Если я правильно понял, этот самый Леонар (чего он, интересно, профессор?) имеет честь быть председателем некоей «Лиги защиты рождаемости и молодежи», которая достаточно влиятельна в стране, чтобы обладать некоторым весом и на политической арене. Вот об этом-то он и печется.

– Положа руку на сердце и не забывая при этом, что наша деятельность носит не политический, а лишь информационный характер (где-то я уже слышал эту байку?), мы не можем не задаться вопросом, как мы, христиане, защитники рождаемости, французы, наконец, распорядимся нашими голосами на ближайших выборах.

(Ах вот оно что!)

– Вольются ли они в хор голосов, которые, глумясь над нашими непреходящими ценностями, легализовали аборт?

Взгляд его сверкает таким огнем, что жгучее дыхание преисподней опаляет зал.

– Нет, друзья мои, я так не думаю, – успокаивает Леонар, демонстрируя недюжинное знание психологии толпы. – Не думаю я, что это произойдет.

(Честно говоря, я тоже не думаю.) Заглядываю через плечо в блокнотик тети Джулии и вижу, что она больше ничего не записала. Когда я снова включаю уши, медноголовый Леонар рассуждает об иммиграции, «которая давно уже перешла все допустимые пределы», и перечисляет проблемы, возникающие в связи с этим бедствием, «как с точки зрения экономики, так и образования, не говоря уже о безопасности граждан и, в частности, о безопасности наших дочерей».
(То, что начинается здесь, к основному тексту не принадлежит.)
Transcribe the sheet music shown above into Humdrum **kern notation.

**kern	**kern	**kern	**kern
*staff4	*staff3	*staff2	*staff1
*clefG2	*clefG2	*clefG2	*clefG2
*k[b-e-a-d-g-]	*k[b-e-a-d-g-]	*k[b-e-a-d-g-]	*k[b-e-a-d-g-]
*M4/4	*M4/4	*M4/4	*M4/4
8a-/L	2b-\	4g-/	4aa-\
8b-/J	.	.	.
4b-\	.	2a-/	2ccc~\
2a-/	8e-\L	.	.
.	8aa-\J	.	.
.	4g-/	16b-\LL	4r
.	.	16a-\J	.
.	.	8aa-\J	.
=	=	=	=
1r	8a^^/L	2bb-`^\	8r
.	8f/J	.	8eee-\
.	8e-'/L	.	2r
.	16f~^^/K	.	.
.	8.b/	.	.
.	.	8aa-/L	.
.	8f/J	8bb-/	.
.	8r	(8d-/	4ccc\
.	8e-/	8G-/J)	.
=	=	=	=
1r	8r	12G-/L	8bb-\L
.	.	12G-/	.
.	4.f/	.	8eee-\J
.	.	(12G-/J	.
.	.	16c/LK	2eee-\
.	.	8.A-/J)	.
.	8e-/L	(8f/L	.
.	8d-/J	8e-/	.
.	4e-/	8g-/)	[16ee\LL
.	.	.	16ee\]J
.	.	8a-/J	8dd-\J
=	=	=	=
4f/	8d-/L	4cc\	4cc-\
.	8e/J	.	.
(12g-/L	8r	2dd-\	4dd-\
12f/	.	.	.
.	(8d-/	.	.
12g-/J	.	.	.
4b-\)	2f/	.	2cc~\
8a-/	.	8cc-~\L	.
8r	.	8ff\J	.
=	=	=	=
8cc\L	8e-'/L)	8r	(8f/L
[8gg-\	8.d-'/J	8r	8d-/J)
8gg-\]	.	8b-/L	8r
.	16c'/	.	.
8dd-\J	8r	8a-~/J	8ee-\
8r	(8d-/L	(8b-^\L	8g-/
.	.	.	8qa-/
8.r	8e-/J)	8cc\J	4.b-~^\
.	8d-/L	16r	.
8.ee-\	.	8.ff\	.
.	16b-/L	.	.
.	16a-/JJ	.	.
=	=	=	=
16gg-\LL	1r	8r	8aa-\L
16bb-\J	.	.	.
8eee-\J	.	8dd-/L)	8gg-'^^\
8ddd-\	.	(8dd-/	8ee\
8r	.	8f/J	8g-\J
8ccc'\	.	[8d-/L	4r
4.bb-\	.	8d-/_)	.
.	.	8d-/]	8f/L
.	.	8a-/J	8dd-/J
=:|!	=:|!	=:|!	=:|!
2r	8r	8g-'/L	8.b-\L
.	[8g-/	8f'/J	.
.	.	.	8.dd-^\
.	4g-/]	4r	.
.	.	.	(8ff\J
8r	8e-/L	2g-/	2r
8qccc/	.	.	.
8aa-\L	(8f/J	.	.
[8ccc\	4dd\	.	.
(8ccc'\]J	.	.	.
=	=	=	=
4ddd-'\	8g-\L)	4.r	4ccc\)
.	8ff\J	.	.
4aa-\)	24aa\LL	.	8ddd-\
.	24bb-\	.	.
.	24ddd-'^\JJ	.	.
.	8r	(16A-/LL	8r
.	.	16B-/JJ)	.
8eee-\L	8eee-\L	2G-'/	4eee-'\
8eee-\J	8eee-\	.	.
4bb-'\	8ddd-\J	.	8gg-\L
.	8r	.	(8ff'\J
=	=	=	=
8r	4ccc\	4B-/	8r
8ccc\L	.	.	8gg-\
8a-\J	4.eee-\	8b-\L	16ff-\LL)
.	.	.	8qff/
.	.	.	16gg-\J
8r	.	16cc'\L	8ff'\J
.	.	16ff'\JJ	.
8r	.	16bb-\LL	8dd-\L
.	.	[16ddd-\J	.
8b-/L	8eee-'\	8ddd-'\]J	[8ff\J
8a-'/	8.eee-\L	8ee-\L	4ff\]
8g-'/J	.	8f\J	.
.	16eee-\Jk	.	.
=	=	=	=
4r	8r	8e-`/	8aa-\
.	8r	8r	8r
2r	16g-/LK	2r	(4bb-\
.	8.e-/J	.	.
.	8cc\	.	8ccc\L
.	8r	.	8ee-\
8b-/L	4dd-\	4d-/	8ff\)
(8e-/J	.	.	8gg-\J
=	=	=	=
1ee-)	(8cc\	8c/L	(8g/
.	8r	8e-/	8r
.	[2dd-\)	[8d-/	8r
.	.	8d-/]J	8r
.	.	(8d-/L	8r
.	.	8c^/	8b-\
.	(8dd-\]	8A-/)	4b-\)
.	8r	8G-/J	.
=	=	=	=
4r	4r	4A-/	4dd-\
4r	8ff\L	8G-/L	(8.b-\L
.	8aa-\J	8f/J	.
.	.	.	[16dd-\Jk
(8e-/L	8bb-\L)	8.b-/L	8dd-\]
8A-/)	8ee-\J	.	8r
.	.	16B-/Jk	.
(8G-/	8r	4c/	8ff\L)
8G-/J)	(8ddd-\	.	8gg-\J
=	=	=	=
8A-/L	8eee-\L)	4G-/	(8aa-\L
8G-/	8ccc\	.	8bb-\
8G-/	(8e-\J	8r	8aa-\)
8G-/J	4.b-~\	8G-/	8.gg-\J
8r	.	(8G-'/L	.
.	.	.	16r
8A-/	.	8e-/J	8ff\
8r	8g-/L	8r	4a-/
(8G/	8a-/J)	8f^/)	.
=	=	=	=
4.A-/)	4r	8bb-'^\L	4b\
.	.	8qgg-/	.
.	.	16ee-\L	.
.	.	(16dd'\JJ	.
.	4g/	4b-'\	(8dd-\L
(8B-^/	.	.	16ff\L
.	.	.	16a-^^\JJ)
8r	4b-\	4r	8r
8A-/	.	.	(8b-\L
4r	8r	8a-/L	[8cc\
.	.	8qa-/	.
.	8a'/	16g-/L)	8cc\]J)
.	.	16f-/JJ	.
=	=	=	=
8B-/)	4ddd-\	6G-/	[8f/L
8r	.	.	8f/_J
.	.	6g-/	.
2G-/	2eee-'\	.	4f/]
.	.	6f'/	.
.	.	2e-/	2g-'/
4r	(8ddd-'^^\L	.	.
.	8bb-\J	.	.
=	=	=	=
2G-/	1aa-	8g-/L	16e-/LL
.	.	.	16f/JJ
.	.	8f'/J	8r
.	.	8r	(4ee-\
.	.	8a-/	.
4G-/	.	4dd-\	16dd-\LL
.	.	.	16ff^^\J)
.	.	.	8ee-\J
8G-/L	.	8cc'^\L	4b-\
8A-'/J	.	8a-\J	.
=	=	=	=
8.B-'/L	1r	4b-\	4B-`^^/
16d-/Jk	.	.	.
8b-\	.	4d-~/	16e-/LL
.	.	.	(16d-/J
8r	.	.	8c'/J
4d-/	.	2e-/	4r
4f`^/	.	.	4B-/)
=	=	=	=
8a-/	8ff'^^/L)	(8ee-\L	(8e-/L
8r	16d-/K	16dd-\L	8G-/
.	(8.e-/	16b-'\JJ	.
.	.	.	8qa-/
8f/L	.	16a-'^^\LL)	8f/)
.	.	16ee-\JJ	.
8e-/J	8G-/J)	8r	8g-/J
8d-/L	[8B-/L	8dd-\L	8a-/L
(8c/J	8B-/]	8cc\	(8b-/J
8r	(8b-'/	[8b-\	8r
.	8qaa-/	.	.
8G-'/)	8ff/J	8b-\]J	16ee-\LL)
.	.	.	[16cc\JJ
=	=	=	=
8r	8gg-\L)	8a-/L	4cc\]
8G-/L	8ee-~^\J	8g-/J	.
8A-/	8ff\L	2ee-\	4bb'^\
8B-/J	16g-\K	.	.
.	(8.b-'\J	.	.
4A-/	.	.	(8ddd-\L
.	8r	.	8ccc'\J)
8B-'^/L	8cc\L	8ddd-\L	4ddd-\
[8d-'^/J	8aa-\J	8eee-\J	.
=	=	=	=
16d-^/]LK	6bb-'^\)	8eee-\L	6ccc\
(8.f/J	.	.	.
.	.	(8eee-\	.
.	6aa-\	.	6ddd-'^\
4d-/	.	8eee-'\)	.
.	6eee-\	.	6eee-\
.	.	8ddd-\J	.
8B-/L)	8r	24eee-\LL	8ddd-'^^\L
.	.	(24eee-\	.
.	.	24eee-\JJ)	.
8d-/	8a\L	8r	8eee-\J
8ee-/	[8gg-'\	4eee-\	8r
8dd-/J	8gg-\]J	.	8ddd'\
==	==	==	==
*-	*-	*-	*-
Одно из двух: либо этот тип не любит арабов, либо он ни на грош не доверяет своей дочери. В любом случае Хадуш переломал бы ему все запястья. Я позволяю себе отвлечься и окидываю взглядом публику. Публика самая что ни есть отборная, с той привычкой к богатству, которая дается многовековой практикой всесторонне обдуманных браков. В основном женщины – мужчины остались в офисах. И опять, не знаю почему, это наводит меня на мысль о Лауне, о Лоране, об их встрече. Ей было девятнадцать, ему – двадцать три; она спускалась по лестнице в метро, он поднимался. Ее только что бросил один чувак, который предпочитал отвлеченные идеи, а он шел сдавать конкурсный экзамен в интернатуру. Он увидел ее, она – его, и Париж остановил свое коловращение. Он не пошел на экзамен, и в течение года они не выходили из комнаты. Я таскал им сумки со жратвой и с книжками. Потому что они все-таки ели, и даже с аппетитом. И в промежутках между своими межзвездными путешествиями читали друг другу вслух. Иногда даже во время, доказывая тем самым, что одно другому не помеха. Скажите, милые дамы, кто из ваших мужей 986-й пробы плюнул ради вас, ради любви, на важный экзамен, на год учебы, на будущие доходы? Есть такой?

Ладно, Малоссен, не увлекайся, посмотри лучше – на сцене кое-что меняется. Плешивый Леонар сел наконец, предоставив слово другому профессору (за столом-то, оказывается, сплошь профессура!).